L'esprit de Bai Yan, qui vagabondait jusque-là, revint soudain à lui. Se souvenant des paroles de Mu Xing, son cœur rata un battement.

Grâce à sa formation littéraire acquise au lycée, elle écrivait occasionnellement des articles qu'elle soumettait à des revues pendant son temps libre, par pur plaisir. Parmi celles-ci, «

Wonderful Words

» était l'une de celles auxquelles elle collaborait le plus souvent. À sa connaissance, elle était la seule femme parmi les contributeurs réguliers de cet ouvrage.

Pourquoi Mu Xing s'intéresserait-elle soudainement à ce magazine...?

Bai Yan ne put s'empêcher de regarder de l'autre côté de la rue et croisa le regard de Mu Xing. Telle une biche prise au piège, elle détourna précipitamment les yeux, mais ses pensées restèrent sans réponse.

Comme le match de baseball ne l'intéressait pas particulièrement, Tang Yu réfléchit sérieusement à la question de Mu Xing et sourit : « Peut-être que cette auteure se sentait seule dans son boudoir autrefois, ce qui expliquerait ses poèmes si mélancoliques. Maintenant qu'elle est profondément amoureuse, son écriture reflète ses sentiments. »

Avec un rire énigmatique, Mu Xing dit : « Mais ce magazine m'a été livré aujourd'hui. Je l'ai parcouru et j'ai constaté que son écriture est redevenue empreinte de tristesse et de mélancolie. D'après vous, sa vie amoureuse est à nouveau tumultueuse. Mais si la comédie peut la rendre heureuse, et rendre les lecteurs heureux aussi, pourquoi abandonnerait-elle la comédie pour s'obstiner à retomber dans la tristesse ? »

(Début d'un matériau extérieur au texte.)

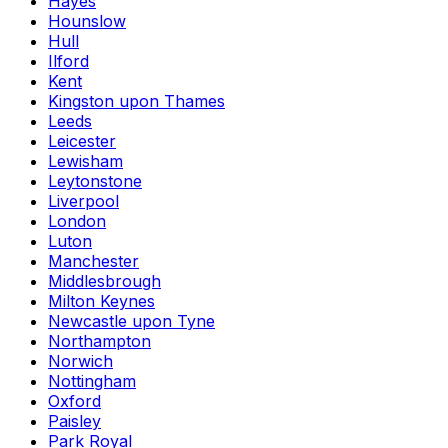
Hayes
Hounslow
Hull
Ilford
Kent
Kingston upon Thames
Leeds
Leicester
Lewisham
Leytonstone
Liverpool
London
Luton
Manchester
Middlesbrough
Milton Keynes
Newcastle upon Tyne
Northampton
Norwich
Nottingham
Oxford
Paisley
Park Royal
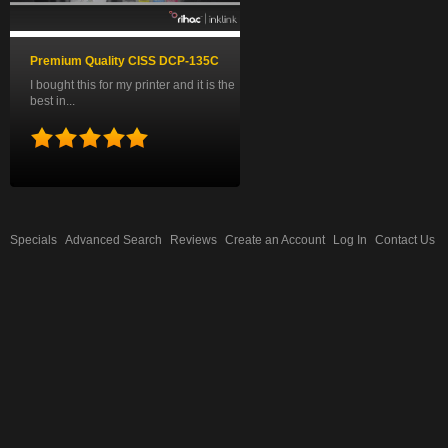
Premium Quality CISS DCP-135C
I bought this for my printer and it is the
best in...
Specials
Advanced Search
Reviews
Create an Account
Log In
Contact Us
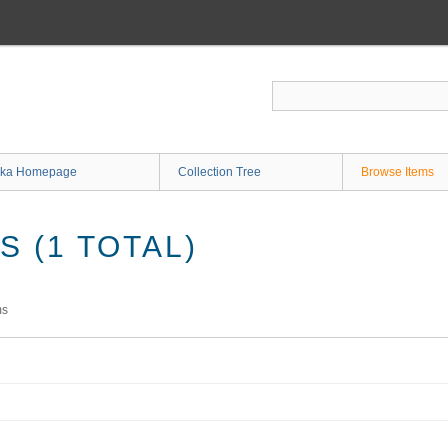
ka Homepage
Collection Tree
Browse Items
 (1 TOTAL)
ms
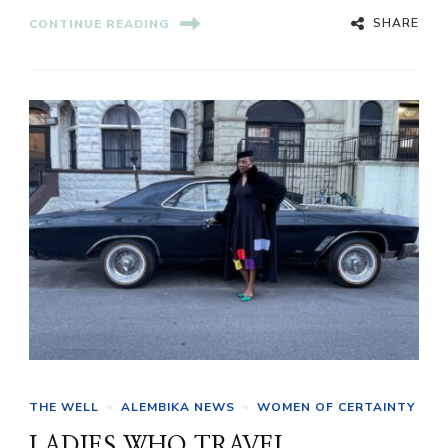
SHARE
CONTINUE READING
THE WELL
ALEMBIKA NEWS
WOMEN OF CERTAINTY
LADIES WHO TRAVEL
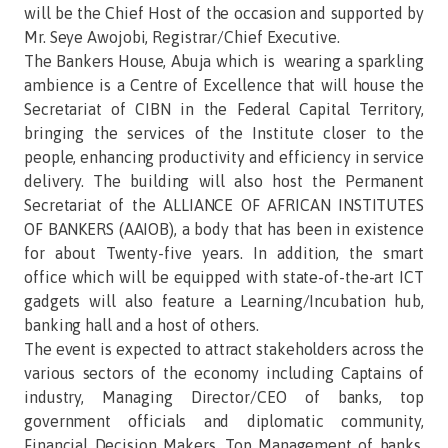
will be the Chief Host of the occasion and supported by
Mr. Seye Awojobi, Registrar/Chief Executive.
The Bankers House, Abuja which is wearing a sparkling
ambience is a Centre of Excellence that will house the
Secretariat of CIBN in the Federal Capital Territory,
bringing the services of the Institute closer to the
people, enhancing productivity and efficiency in service
delivery. The building will also host the Permanent
Secretariat of the ALLIANCE OF AFRICAN INSTITUTES
OF BANKERS (AAIOB), a body that has been in existence
for about Twenty-five years. In addition, the smart
office which will be equipped with state-of-the-art ICT
gadgets will also feature a Learning/Incubation hub,
banking hall and a host of others.
The event is expected to attract stakeholders across the
various sectors of the economy including Captains of
industry, Managing Director/CEO of banks, top
government officials and diplomatic community,
Financial Decision Makers, Top Management of banks,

Tang Yu a déclaré : « Peut-être qu'elle aime tout simplement les tragédies ? Les comédies à fin heureuse sont agréables, mais ce n'est pas son genre. Peu importe l'accueil réservé au film, cela ne la fera pas changer d'avis. C'est une forme d'intégrité, en tout cas. »

« Non, je ne le crois pas. » Regardant Bai Yan droit dans les yeux, Mu Xing dit, mot pour mot : « Elle a peur, alors elle n'ose pas changer. Elle refuse de croire qu'une histoire parfaite puisse vraiment lui apporter le bonheur, alors elle est craintive, repliée sur elle-même et n'ose pas essayer, préférant se réfugier dans son monde familier. Mais elle devrait comprendre que rester la même ne la rendra pas plus heureuse. Elle mérite clairement un meilleur bonheur, alors pourquoi le refuse-t-elle ? »

Sa voix était assurée et claire, chaque mot porteur d'une signification profonde, voire un peu trop explicite.

Sun Yimin interrompit son commentaire et se tourna vers eux. Tang Yu resta silencieux.

Mu Xing continuait de fixer Bai Yan intensément.

Au bout d'un long moment, alors que les sourcils de Sun Yimin se fronçaient de plus en plus, Tang Yu se tourna soudain vers Mu Xing et dit : « Jeune Maître Mu, n'avez-vous pas dit que vous alliez voir… cette personne ? Je pense qu'il est temps. »

Tang Yu avait même prévu d'emmener Mu Xing de force, mais à sa grande surprise, Mu Xing jeta un dernier regard profond à Bai Yan avant de se lever sans hésiter et de faire ses adieux à Sun Yimin.

Bai Yan était encore sous le choc même après que Mu Xing et Tang Yu aient quitté les tribunes.

Un instant, elle songea même à se lever et à le poursuivre, mais dès qu'elle fit un léger mouvement, la main de Sun Yimin était déjà fermement dans la sienne.